Description of the task:
Turn every line of the material below into a JSON list of strings, one string per line, and skip any blank lines.

(Available data)

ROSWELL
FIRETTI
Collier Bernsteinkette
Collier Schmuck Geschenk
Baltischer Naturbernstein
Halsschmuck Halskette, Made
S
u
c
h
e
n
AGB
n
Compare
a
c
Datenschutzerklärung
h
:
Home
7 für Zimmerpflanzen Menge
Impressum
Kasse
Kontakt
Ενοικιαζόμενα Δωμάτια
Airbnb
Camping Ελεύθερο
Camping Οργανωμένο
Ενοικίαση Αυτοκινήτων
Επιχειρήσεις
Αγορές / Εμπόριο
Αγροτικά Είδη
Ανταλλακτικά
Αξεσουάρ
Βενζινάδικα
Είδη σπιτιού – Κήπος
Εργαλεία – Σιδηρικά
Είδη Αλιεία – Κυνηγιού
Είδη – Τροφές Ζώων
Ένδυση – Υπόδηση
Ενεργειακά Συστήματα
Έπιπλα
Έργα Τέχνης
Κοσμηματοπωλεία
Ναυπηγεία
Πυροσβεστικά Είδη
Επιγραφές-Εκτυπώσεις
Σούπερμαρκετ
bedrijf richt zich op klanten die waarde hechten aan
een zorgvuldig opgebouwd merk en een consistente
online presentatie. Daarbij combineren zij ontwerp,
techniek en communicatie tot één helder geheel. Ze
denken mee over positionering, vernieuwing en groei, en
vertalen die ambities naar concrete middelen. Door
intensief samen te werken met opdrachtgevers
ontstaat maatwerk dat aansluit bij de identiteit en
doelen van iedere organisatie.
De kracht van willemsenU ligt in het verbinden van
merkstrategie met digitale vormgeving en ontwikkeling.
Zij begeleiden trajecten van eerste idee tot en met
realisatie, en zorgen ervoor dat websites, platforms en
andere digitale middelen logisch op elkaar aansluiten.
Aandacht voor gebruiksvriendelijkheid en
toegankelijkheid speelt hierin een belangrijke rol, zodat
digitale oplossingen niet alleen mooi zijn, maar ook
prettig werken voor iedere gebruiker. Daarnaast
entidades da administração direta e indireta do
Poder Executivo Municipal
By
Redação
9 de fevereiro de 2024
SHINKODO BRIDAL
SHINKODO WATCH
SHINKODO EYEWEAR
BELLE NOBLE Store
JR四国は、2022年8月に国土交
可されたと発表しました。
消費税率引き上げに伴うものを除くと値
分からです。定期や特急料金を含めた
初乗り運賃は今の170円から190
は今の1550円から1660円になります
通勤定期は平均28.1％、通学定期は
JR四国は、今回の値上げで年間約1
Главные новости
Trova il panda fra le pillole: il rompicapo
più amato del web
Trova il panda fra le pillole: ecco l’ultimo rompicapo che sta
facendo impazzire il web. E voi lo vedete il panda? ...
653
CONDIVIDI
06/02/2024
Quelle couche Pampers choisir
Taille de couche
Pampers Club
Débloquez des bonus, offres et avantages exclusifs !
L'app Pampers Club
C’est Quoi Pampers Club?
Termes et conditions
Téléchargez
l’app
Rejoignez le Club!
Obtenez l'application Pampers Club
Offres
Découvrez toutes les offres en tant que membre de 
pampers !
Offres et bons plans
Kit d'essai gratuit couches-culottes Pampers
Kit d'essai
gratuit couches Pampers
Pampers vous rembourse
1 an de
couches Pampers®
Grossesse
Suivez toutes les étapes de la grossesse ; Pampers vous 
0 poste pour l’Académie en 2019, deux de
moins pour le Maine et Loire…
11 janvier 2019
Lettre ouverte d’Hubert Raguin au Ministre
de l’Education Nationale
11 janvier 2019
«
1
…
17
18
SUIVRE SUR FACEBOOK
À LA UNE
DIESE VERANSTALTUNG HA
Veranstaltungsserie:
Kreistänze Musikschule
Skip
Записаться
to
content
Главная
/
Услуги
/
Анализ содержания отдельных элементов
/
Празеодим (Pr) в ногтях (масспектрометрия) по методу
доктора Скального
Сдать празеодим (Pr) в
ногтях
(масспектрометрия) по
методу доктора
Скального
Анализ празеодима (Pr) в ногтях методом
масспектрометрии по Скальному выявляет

(End Available data)

Exercise answer:
[
  "ROSWELL",
  "FIRETTI",
  "Collier Bernsteinkette",
  "Collier Schmuck Geschenk",
  "Baltischer Naturbernstein",
  "Halsschmuck Halskette, Made",
  "S",
  "u",
  "c",
  "h",
  "e",
  "n",
  "AGB",
  "n",
  "Compare",
  "a",
  "c",
  "Datenschutzerklärung",
  "h",
  ":",
  "Home",
  "7 für Zimmerpflanzen Menge",
  "Impressum",
  "Kasse",
  "Kontakt",
  "Ενοικιαζόμενα Δωμάτια",
  "Airbnb",
  "Camping Ελεύθερο",
  "Camping Οργανωμένο",
  "Ενοικίαση Αυτοκινήτων",
  "Επιχειρήσεις",
  "Αγορές / Εμπόριο",
  "Αγροτικά Είδη",
  "Ανταλλακτικά",
  "Αξεσουάρ",
  "Βενζινάδικα",
  "Είδη σπιτιού – Κήπος",
  "Εργαλεία – Σιδηρικά",
  "Είδη Αλιεία – Κυνηγιού",
  "Είδη – Τροφές Ζώων",
  "Ένδυση – Υπόδηση",
  "Ενεργειακά Συστήματα",
  "Έπιπλα",
  "Έργα Τέχνης",
  "Κοσμηματοπωλεία",
  "Ναυπηγεία",
  "Πυροσβεστικά Είδη",
  "Επιγραφές-Εκτυπώσεις",
  "Σούπερμαρκετ",
  "bedrijf richt zich op klanten die waarde hechten aan",
  "een zorgvuldig opgebouwd merk en een consistente",
  "online presentatie. Daarbij combineren zij ontwerp,",
  "techniek en communicatie tot één helder geheel. Ze",
  "denken mee over positionering, vernieuwing en groei, en",
  "vertalen die ambities naar concrete middelen. Door",
  "intensief samen te werken met opdrachtgevers",
  "ontstaat maatwerk dat aansluit bij de identiteit en",
  "doelen van iedere organisatie.",
  "De kracht van willemsenU ligt in het verbinden van",
  "merkstrategie met digitale vormgeving en ontwikkeling.",
  "Zij begeleiden trajecten van eerste idee tot en met",
  "realisatie, en zorgen ervoor dat websites, platforms en",
  "andere digitale middelen logisch op elkaar aansluiten.",
  "Aandacht voor gebruiksvriendelijkheid en",
  "toegankelijkheid speelt hierin een belangrijke rol, zodat",
  "digitale oplossingen niet alleen mooi zijn, maar ook",
  "prettig werken voor iedere gebruiker. Daarnaast",
  "entidades da administração direta e indireta do",
  "Poder Executivo Municipal",
  "By",
  "Redação",
  "9 de fevereiro de 2024",
  "SHINKODO BRIDAL",
  "SHINKODO WATCH",
  "SHINKODO EYEWEAR",
  "BELLE NOBLE Store",
  "JR四国は、2022年8月に国土交",
  "可されたと発表しました。",
  "消費税率引き上げに伴うものを除くと値",
  "分からです。定期や特急料金を含めた",
  "初乗り運賃は今の170円から190",
  "は今の1550円から1660円になります",
  "通勤定期は平均28.1％、通学定期は",
  "JR四国は、今回の値上げで年間約1",
  "Главные новости",
  "Trova il panda fra le pillole: il rompicapo",
  "più amato del web",
  "Trova il panda fra le pillole: ecco l’ultimo rompicapo che sta",
  "facendo impazzire il web. E voi lo vedete il panda? ...",
  "653",
  "CONDIVIDI",
  "06/02/2024",
  "Quelle couche Pampers choisir",
  "Taille de couche",
  "Pampers Club",
  "Débloquez des bonus, offres et avantages exclusifs !",
  "L'app Pampers Club",
  "C’est Quoi Pampers Club?",
  "Termes et conditions",
  "Téléchargez",
  "l’app",
  "Rejoignez le Club!",
  "Obtenez l'application Pampers Club",
  "Offres",
  "Découvrez toutes les offres en tant que membre de ",
  "pampers !",
  "Offres et bons plans",
  "Kit d'essai gratuit couches-culottes Pampers",
  "Kit d'essai",
  "gratuit couches Pampers",
  "Pampers vous rembourse",
  "1 an de",
  "couches Pampers®",
  "Grossesse",
  "Suivez toutes les étapes de la grossesse ; Pampers vous ",
  "0 poste pour l’Académie en 2019, deux de",
  "moins pour le Maine et Loire…",
  "11 janvier 2019",
  "Lettre ouverte d’Hubert Raguin au Ministre",
  "de l’Education Nationale",
  "11 janvier 2019",
  "«",
  "1",
  "…",
  "17",
  "18",
  "SUIVRE SUR FACEBOOK",
  "À LA UNE",
  "DIESE VERANSTALTUNG HA",
  "Veranstaltungsserie:",
  "Kreistänze Musikschule",
  "Skip",
  "Записаться",
  "to",
  "content",
  "Главная",
  "/",
  "Услуги",
  "/",
  "Анализ содержания отдельных элементов",
  "/",
  "Празеодим (Pr) в ногтях (масспектрометрия) по методу",
  "доктора Скального",
  "Сдать празеодим (Pr) в",
  "ногтях",
  "(масспектрометрия) по",
  "методу доктора",
  "Скального",
  "Анализ празеодима (Pr) в ногтях методом",
  "масспектрометрии по Скальному выявляет"
]